Rewrite the entries below with every "chart" swapped for "graph" and everything else unchanged. Omit the pictures.

Supplied data:
+++++

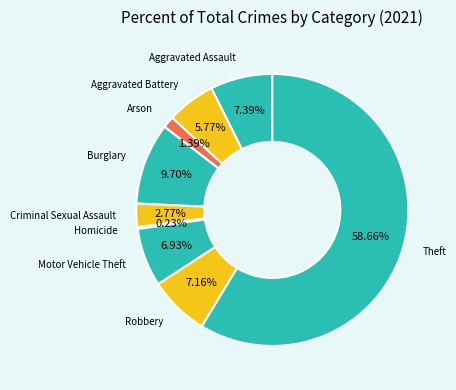

To the nearest percent, what is the average slice percentage?

11%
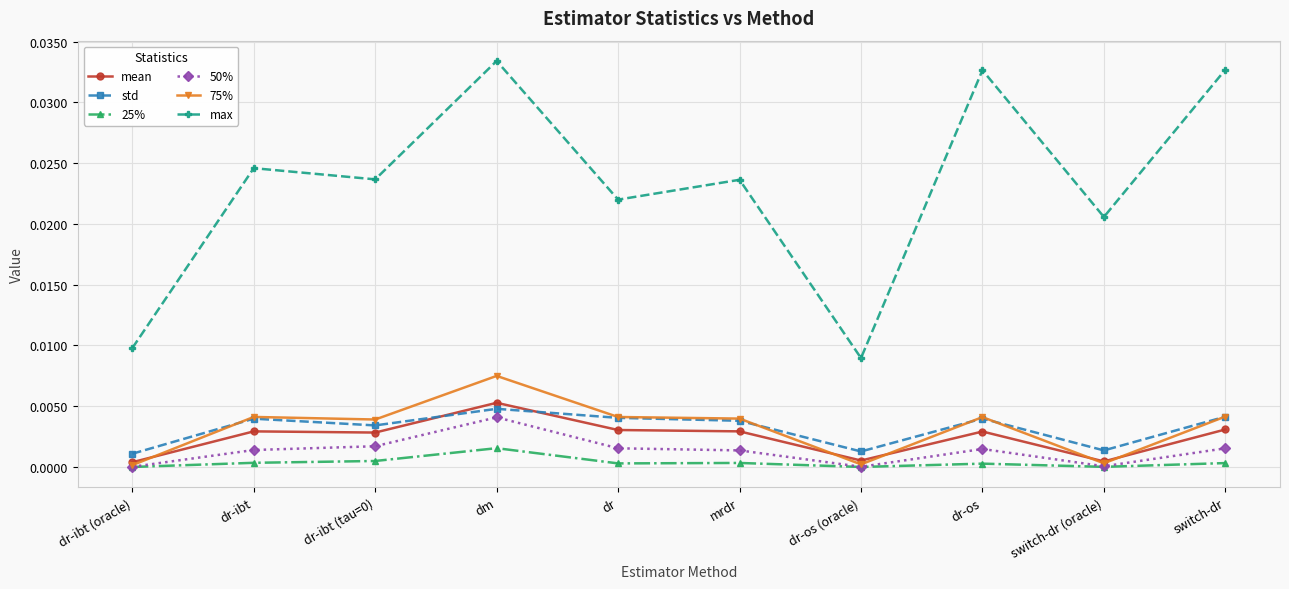

True or false: std and 50% intersect in this chart.

False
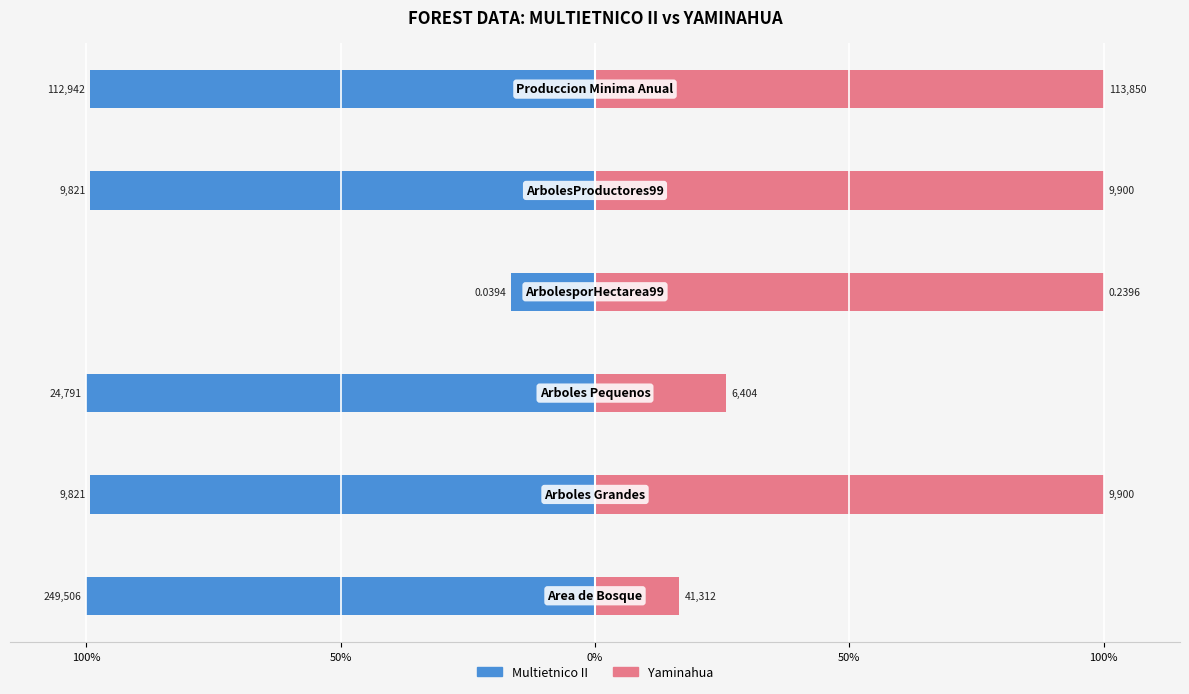

Count the number of data series in this chart.

2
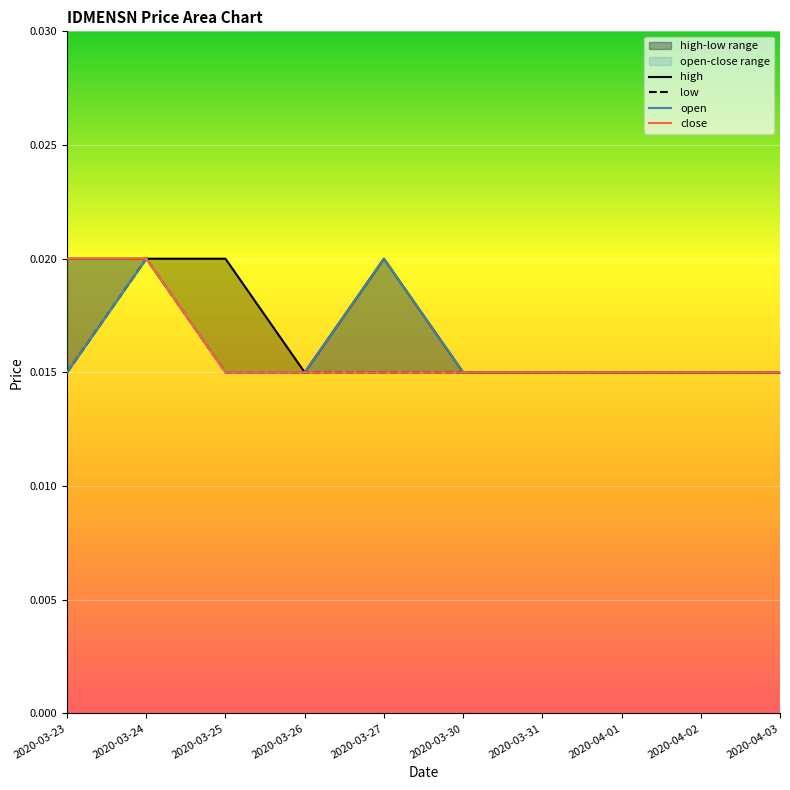

Which label corresponds to the smallest value in the chart?

2020-03-26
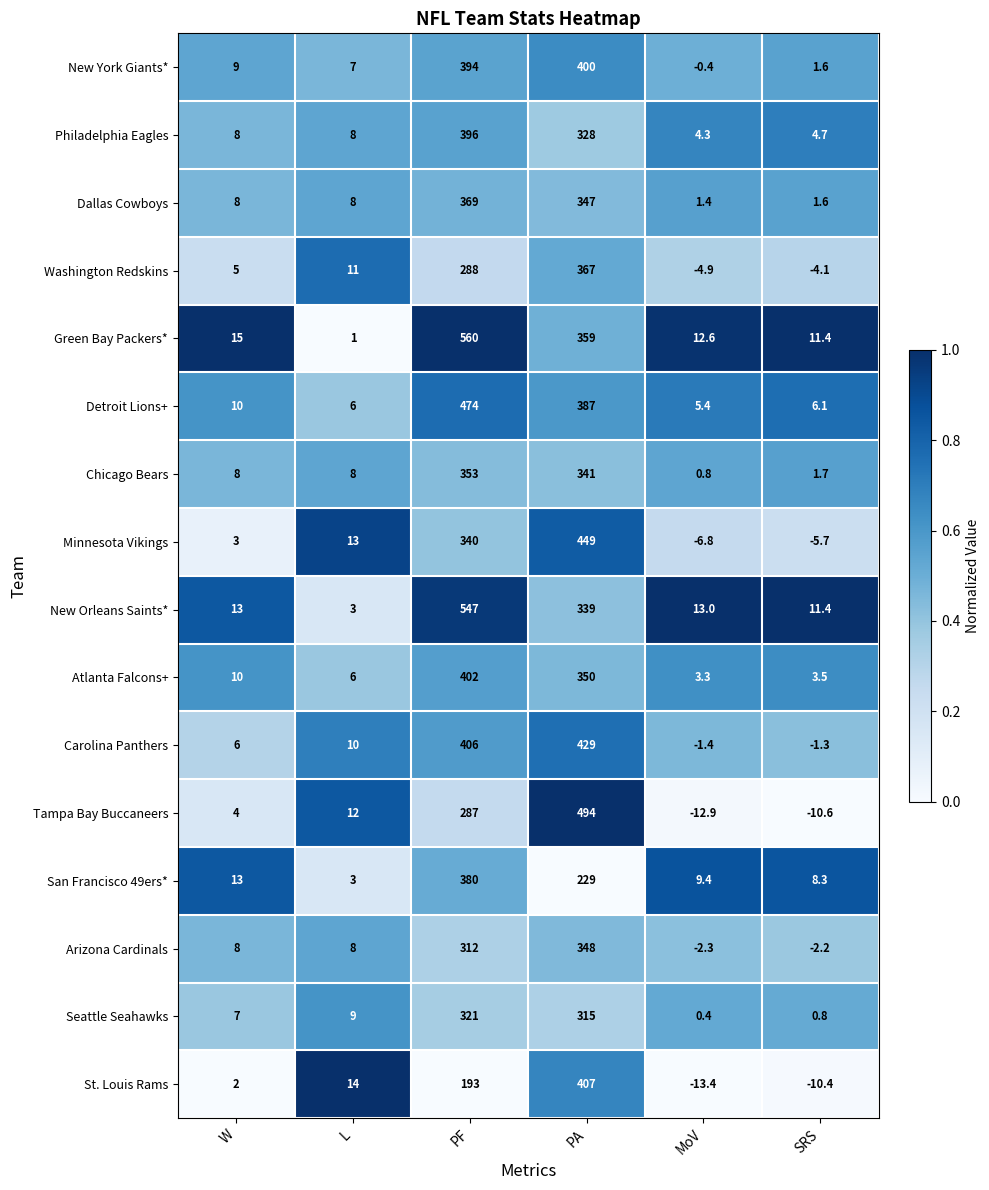

What is the difference between the highest and lowest values at SRS?

22.0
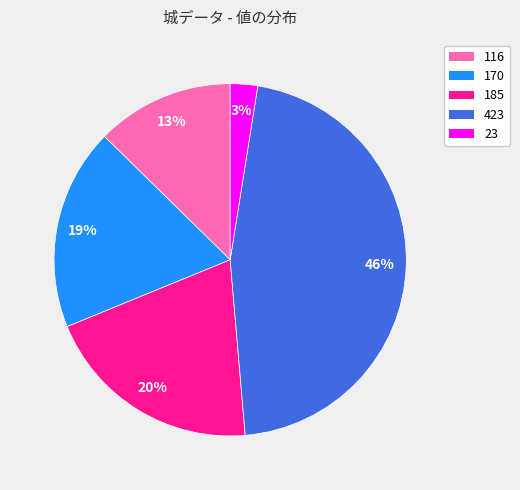

Is 170 the majority of the pie?

No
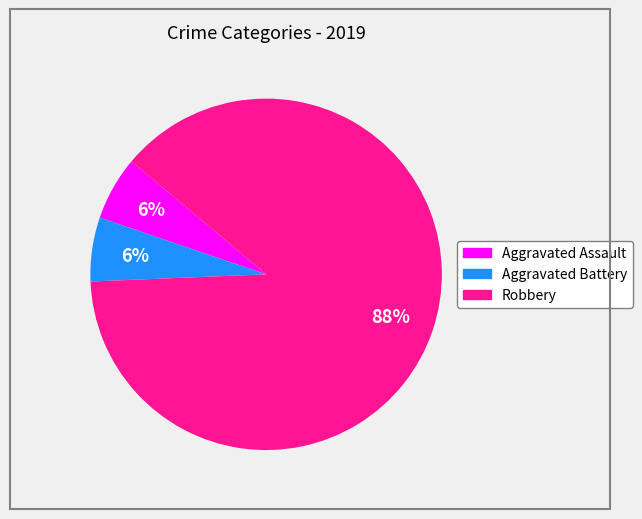

The Aggravated Assault slice represents 6% of the pie. True or false?

True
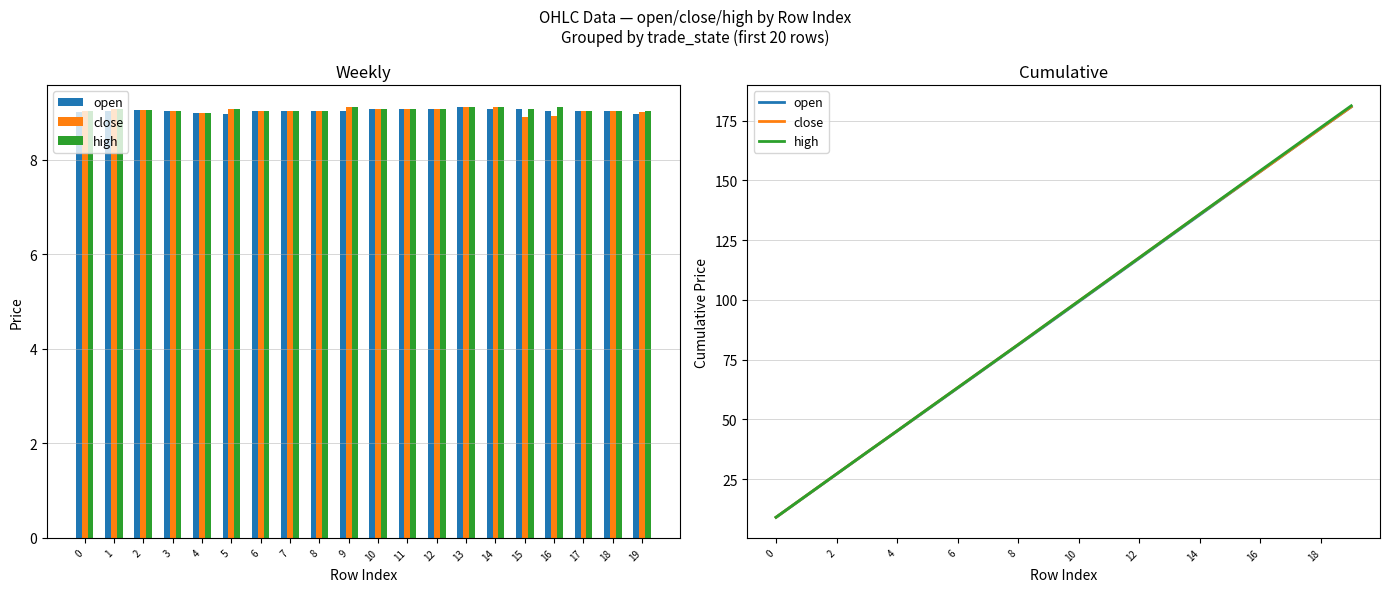

Read the close value at 10.

99.5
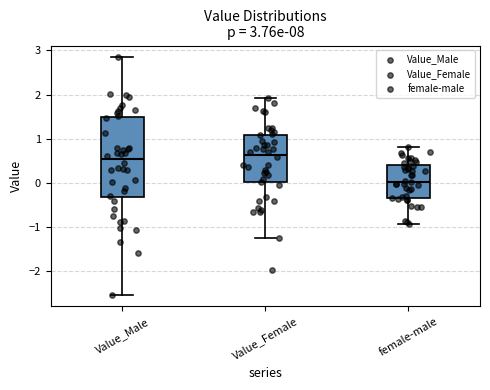

Which box has the highest median line?

Value_Female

+++++

Output of the exercise:
To the nearest percent, what is the average slice percentage?

11%

True or false: std and 50% intersect in this graph.

False

Count the number of data series in this graph.

2

Which label corresponds to the smallest value in the graph?

2020-03-26

What is the difference between the highest and lowest values at SRS?

22.0

Is 170 the majority of the pie?

No

The Aggravated Assault slice represents 6% of the pie. True or false?

True

Read the close value at 10.

99.5

Which box has the highest median line?

Value_Female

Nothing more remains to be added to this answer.